§ Task brief
Below are the data; count the lines with the string "root" in them and give that number only.

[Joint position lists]
----------
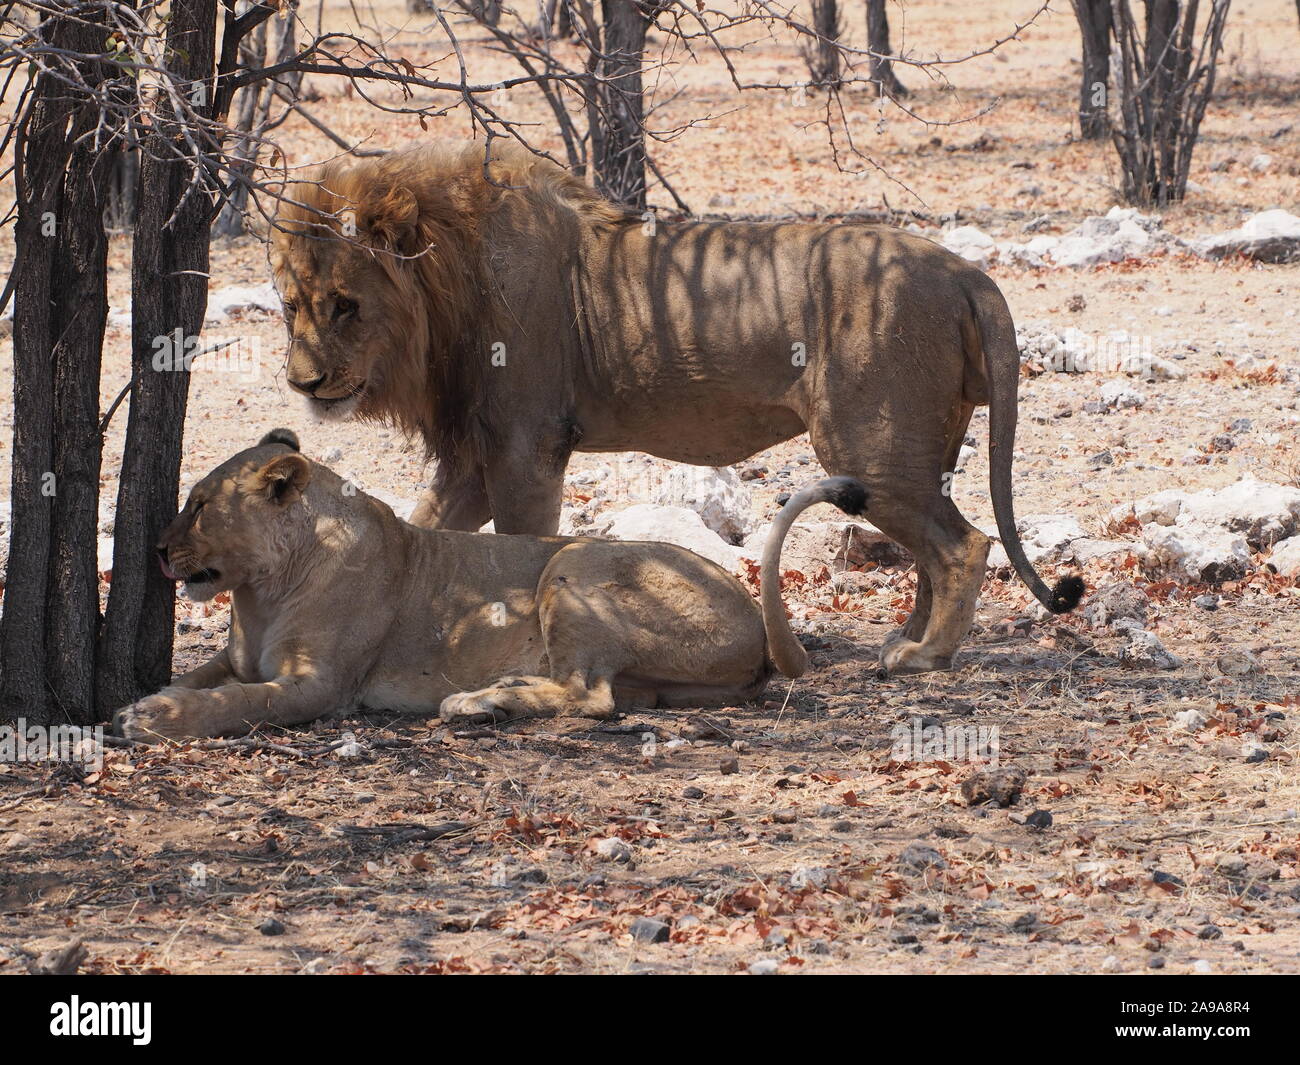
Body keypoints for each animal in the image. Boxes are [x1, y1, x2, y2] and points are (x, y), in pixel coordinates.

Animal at [112, 430, 868, 741]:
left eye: (199, 505)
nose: (157, 550)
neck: (260, 591)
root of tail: (757, 625)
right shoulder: (234, 657)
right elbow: (204, 679)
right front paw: (141, 700)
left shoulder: (318, 685)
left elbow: (238, 703)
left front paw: (155, 717)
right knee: (603, 692)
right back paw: (497, 697)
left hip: (575, 563)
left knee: (591, 697)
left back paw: (477, 703)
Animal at [269, 142, 1082, 677]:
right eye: (290, 306)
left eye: (345, 306)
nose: (304, 384)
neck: (447, 285)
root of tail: (965, 270)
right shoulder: (473, 457)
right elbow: (425, 530)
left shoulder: (526, 447)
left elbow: (522, 544)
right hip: (919, 450)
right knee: (931, 552)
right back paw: (901, 639)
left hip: (870, 449)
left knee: (961, 546)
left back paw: (922, 656)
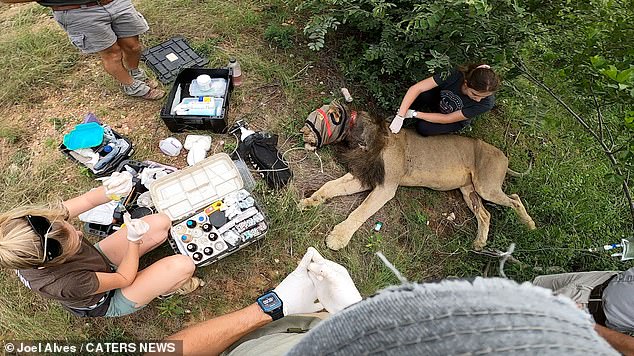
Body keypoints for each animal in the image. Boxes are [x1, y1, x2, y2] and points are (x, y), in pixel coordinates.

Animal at [298, 113, 536, 250]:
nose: (303, 131)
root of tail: (504, 155)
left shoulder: (386, 186)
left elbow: (361, 212)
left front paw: (338, 238)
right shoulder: (365, 177)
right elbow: (329, 187)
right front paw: (309, 202)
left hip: (486, 186)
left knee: (515, 199)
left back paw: (530, 225)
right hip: (468, 190)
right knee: (485, 214)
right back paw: (479, 243)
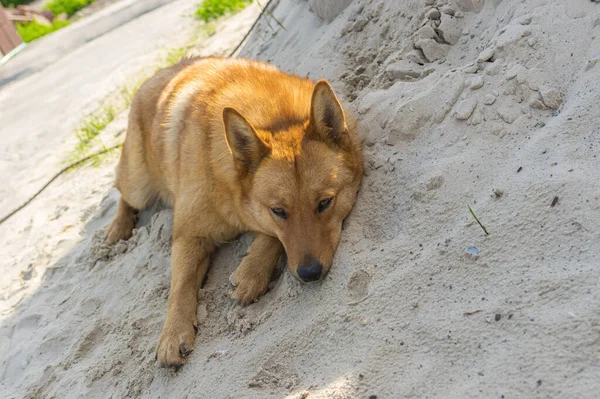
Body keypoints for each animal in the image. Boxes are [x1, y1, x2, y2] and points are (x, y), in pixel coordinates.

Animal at [103, 56, 364, 368]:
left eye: (324, 203)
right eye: (279, 210)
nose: (310, 273)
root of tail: (160, 73)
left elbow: (271, 238)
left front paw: (252, 272)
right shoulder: (189, 235)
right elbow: (181, 286)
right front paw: (173, 333)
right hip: (139, 185)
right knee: (123, 192)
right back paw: (117, 227)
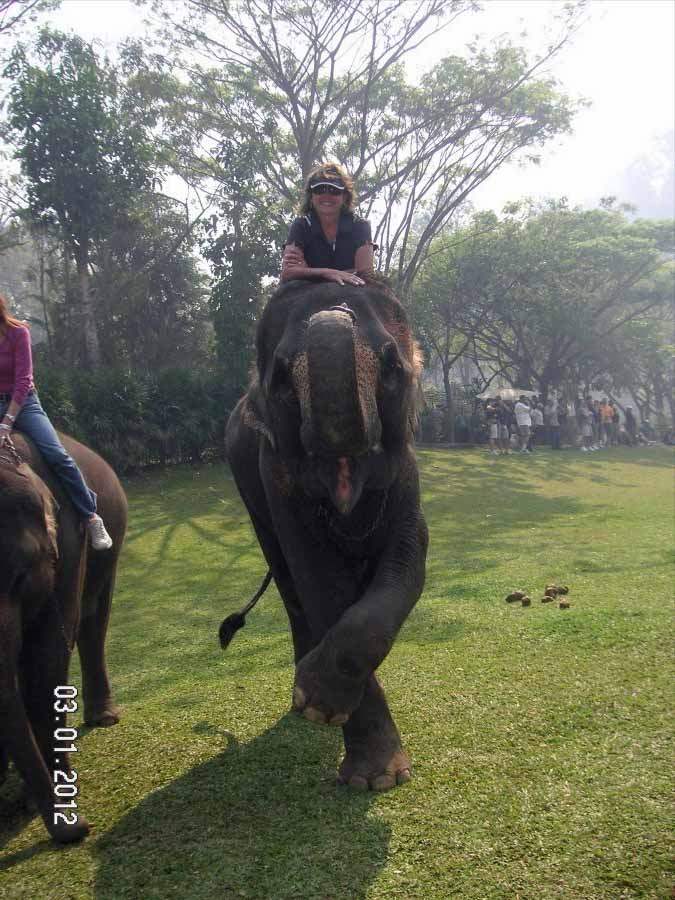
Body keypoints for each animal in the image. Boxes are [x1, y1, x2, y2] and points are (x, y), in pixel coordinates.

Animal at [0, 432, 126, 840]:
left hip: (109, 545)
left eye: (21, 576)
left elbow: (46, 656)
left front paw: (61, 783)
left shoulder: (70, 539)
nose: (82, 827)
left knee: (92, 619)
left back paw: (103, 718)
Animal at [224, 278, 430, 792]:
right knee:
----------
§ Result
4